**PROBLEM DESCRIPTION**: At the line containing "focal_35mm: 37", start repeating the entries exactly, and continue through the last line.
[[ PROVIDED INFORMATION, beginning ]]
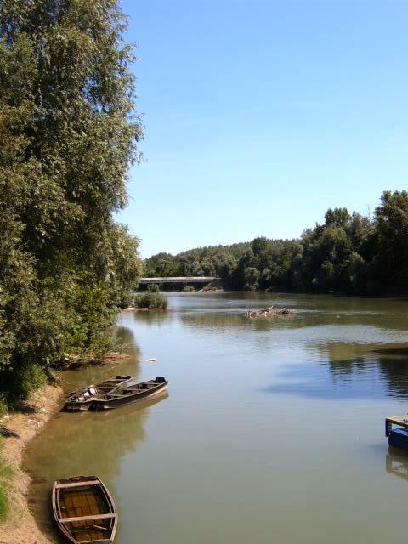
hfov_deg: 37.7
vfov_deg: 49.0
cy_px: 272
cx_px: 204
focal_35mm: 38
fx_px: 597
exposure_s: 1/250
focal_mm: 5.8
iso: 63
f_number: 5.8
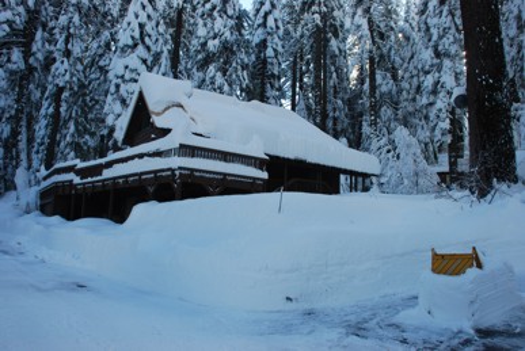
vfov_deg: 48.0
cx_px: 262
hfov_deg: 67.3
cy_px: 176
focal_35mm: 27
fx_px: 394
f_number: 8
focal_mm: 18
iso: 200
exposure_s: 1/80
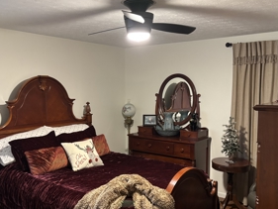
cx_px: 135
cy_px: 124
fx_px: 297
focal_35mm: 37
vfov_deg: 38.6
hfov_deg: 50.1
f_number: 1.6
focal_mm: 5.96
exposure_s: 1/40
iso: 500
[[ PROVIDED INFORMATION, end ]]
**YOUR RESPONSE**:
focal_35mm: 37
vfov_deg: 38.6
hfov_deg: 50.1
f_number: 1.6
focal_mm: 5.96
exposure_s: 1/40
iso: 500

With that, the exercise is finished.